Pure gli ho chiesto, quel giorno, chi fosse il suo pubblico, per quali lettori lui quel lavoro l’avesse voluto. Per te, mi ha risposto con tono quasi di sfida. Per te, lettore abituale dei suoi pezzi sul giornale, per te, appassionato di queste storie, per te, che puoi, che vuoi, che sai accogliere la provocazione di questo libro. Così, poi, io l’ho accettata davvero la sua sfida, e i miei appunti li ho anche ordinati e trascritti, recuperando dal libro qualche suggestione, scopiazzandone, qua e là, pure lo stile.
Mi servirò, forse, di questi appunti, per un qualche viaggio nelle storie del Mediterraneo antico.
Tornerò, allora, con Frau, in quei luoghi già da me visitati e proverò a riconsiderarli, alla luce della sua “riformulazione della prospettiva di studio”: anamorfòsi, la chiama lui nei primi capitoli, termine che a me pare bruttino e che, però, è proprio quello adatto, c’azzecca bene con la storia delle colonne piazzate e spostate ai margini del mondo conosciuto e organizzato.
Li userò probabilmente, questi appunti, per visitare di nuovo il regno di Crono in occidente; quel circuito fortificato nelle mani d’un vecchio dio pensionato, stando a Diodoro, sul quale ho già da parte una scheda, così da ricordarmi quanto marginale, felice, inattuale fosse quel regno per i Greci, che decisi lo collocavano tra i barbari d’Africa e di Sicilia.
O ancora mi servirò di queste note per girovagare su altri spazi irreali, conservando nel bagaglio a mano i vari Ballabriga, Jourdain-Annequin, Graf e Piccaluga, e anche gli scritti di Marcel, di Giulia e di Maria sui diversi paesaggi del mito. Voglio capirci di più, su quei nomi di luogo e d’eroi che fanno la geografia nell’immaginario greco. Voglio rileggerli bene quei racconti su viaggiatori semidèi che scoprono lo spazio ignoto, colonizzano regioni, tracciano rotte e così fondano il diritto a penetrare in quegli stessi universi, portando per ogni dove usi e costumanze civili. Tutte storie alle quali nell’antica Grecia si crede come se fossero vere e che pure verità non sono, perché sono mito e avvengono in un tempo diverso da quello reale; storie che si raccontano perché tutto l’esistente trovi fondamento in quel periodo ormai trascorso, quando tutto ancora è possibile, quando tutto, “allora”, ha preso l’ordine e l’aspetto che per noi testimoniano i vari Platone, Aristotele, Timeo, Strabone e lo Scilace fasullo. Storie sacre, insomma, che documentano ai miei occhi l’immaginario e le conoscenze del tempo in cui sono raccontate o messe in scena, più che le circostanze nelle quali sono collocati gli avvenimenti narrati.

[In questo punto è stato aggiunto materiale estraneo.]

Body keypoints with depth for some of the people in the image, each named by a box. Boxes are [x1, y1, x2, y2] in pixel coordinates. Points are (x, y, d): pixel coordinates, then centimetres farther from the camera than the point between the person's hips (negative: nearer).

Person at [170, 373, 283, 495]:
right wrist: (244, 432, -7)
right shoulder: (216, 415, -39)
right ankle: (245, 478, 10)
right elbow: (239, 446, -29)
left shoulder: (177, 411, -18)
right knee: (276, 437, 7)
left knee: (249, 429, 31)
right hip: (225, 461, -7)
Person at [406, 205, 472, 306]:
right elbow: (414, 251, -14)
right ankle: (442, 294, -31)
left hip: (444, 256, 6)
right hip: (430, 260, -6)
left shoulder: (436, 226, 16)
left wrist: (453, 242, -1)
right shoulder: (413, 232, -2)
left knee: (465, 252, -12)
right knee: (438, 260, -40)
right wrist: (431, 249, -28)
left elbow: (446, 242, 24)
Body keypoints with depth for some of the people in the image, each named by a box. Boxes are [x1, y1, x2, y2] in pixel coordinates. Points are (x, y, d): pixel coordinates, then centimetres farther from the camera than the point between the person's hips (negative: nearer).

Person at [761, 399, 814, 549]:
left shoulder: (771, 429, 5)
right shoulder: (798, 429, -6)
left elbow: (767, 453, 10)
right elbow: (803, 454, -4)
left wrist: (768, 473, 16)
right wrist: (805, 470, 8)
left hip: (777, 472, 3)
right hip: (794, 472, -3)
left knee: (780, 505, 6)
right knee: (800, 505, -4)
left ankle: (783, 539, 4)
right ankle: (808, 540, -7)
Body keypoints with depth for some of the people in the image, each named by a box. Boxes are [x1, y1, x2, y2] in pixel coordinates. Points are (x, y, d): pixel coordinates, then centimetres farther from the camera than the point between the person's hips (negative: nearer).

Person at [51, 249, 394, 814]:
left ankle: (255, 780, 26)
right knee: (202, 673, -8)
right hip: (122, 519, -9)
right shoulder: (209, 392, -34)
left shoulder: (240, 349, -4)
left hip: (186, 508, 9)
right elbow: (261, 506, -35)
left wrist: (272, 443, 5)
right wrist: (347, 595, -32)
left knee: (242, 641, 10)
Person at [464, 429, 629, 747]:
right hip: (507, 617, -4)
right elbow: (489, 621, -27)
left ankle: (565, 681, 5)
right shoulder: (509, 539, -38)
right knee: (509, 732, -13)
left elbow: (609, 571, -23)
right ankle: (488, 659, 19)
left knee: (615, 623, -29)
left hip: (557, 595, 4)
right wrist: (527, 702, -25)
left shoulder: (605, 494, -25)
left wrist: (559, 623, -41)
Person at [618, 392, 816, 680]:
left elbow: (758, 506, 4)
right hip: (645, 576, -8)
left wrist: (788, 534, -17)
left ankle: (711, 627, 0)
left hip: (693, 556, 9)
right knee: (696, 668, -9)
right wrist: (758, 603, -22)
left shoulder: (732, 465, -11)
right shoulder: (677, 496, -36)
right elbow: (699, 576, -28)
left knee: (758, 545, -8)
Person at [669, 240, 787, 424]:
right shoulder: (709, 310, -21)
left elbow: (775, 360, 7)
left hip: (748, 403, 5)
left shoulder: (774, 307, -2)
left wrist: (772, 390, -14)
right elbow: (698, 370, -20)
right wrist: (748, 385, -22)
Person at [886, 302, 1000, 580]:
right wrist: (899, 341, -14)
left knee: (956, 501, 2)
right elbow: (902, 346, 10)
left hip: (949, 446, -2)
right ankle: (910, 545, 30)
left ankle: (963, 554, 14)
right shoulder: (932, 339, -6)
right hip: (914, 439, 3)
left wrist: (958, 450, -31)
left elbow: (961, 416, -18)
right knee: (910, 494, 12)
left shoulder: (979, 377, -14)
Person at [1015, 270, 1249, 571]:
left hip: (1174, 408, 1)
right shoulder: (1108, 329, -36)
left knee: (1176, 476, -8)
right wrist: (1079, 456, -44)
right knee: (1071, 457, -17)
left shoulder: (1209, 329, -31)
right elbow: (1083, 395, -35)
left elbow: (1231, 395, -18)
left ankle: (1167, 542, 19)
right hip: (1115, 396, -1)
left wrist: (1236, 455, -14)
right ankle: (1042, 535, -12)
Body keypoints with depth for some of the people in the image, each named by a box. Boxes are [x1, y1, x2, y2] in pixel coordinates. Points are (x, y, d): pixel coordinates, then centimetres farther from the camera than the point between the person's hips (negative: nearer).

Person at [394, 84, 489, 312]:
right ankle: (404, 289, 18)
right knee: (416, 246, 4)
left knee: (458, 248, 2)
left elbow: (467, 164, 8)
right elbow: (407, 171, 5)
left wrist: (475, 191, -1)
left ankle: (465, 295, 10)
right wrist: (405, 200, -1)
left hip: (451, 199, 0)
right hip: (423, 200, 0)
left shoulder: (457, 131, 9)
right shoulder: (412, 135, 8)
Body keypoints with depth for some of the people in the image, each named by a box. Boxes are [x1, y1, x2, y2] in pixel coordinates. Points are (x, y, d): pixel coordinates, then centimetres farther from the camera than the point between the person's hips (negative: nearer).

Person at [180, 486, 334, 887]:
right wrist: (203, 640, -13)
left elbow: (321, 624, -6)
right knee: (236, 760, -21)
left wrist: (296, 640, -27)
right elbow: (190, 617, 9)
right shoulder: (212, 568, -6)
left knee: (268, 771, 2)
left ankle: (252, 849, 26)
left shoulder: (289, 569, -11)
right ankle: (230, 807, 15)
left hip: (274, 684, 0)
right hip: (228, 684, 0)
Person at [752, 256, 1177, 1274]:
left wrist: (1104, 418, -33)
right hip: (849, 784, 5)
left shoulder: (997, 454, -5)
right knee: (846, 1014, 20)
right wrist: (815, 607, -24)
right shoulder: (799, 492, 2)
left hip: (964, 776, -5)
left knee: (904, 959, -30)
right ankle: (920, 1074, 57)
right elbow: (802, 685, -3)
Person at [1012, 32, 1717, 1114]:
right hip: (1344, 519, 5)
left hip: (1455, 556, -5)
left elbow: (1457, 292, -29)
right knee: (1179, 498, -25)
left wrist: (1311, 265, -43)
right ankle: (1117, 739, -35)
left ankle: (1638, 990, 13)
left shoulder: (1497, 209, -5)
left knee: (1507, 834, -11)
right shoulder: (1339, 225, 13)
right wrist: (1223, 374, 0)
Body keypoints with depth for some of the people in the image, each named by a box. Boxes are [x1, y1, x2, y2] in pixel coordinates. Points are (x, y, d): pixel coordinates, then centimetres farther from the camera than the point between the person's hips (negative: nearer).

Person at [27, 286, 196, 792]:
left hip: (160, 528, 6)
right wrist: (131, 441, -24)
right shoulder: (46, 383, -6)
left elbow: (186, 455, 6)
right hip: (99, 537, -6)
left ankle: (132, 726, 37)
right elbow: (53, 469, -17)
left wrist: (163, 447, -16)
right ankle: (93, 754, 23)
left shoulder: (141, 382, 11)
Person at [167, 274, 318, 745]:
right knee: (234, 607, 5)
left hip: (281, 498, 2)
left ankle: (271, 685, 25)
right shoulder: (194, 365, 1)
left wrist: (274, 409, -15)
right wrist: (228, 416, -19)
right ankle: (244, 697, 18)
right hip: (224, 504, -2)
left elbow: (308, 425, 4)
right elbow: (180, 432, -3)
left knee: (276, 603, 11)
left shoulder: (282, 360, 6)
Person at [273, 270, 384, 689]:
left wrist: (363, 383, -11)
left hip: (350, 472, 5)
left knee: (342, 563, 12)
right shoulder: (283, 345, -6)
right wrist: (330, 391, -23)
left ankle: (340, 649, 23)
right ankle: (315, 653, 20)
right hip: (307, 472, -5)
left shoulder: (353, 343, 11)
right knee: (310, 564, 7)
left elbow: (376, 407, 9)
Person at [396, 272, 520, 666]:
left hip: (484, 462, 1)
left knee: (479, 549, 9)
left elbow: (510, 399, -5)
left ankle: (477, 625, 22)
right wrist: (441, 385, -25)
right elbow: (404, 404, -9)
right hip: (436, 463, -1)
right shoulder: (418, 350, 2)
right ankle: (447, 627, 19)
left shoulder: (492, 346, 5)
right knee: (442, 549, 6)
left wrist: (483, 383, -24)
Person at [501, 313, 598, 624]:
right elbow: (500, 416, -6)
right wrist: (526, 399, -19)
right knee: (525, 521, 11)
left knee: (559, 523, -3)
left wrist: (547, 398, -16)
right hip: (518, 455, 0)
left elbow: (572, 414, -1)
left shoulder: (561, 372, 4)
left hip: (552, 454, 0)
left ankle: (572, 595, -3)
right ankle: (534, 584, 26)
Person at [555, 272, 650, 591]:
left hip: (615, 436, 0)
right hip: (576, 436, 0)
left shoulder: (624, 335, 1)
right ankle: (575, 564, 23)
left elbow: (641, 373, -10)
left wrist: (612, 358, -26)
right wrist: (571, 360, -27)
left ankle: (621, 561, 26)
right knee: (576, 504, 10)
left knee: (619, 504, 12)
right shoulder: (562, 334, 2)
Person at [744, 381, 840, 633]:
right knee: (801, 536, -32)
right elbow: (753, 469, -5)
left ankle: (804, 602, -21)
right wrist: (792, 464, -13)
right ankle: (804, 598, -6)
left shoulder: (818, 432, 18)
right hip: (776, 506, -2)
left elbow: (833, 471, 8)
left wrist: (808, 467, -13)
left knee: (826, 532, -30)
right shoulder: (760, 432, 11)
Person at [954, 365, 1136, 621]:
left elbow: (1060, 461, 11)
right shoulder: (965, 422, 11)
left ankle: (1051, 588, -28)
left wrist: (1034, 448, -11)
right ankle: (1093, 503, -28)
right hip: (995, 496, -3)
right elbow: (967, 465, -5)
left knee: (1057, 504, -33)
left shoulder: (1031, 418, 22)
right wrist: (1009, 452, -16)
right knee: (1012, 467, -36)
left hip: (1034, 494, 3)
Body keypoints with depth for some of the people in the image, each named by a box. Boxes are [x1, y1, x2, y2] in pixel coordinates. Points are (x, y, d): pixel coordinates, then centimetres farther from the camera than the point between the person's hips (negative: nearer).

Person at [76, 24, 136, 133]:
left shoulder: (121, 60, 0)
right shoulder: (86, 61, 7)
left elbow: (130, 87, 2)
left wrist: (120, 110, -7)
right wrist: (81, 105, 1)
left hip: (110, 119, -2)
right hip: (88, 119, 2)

Probabilmente userò questo libro, e questi appunti, anche per rivedere le colonne di Eracle: no, non quelle all’estremo occidente, sulle quali tanto ha già scritto Frau e convincentemente, bensì le altre, orientali: quelle ambrosiai petrai alle quali lui appena dà cenno (riproducendone però la bella immagine sulle monete), da porre e studiare accanto a quelle altre, di colonne, tutte oro e smeraldo, che al tempo di Erodoto erano lì, all’ingresso del tempio dell’Eracle tirio...

*Storico delle religioni e ricercatore all’Istituto di studi fenicio-punici del CNR.
Brano dalla postfazione alla prima edizione de “le Colonne d’Ercole. Un’inchiesta”, aprile 2002.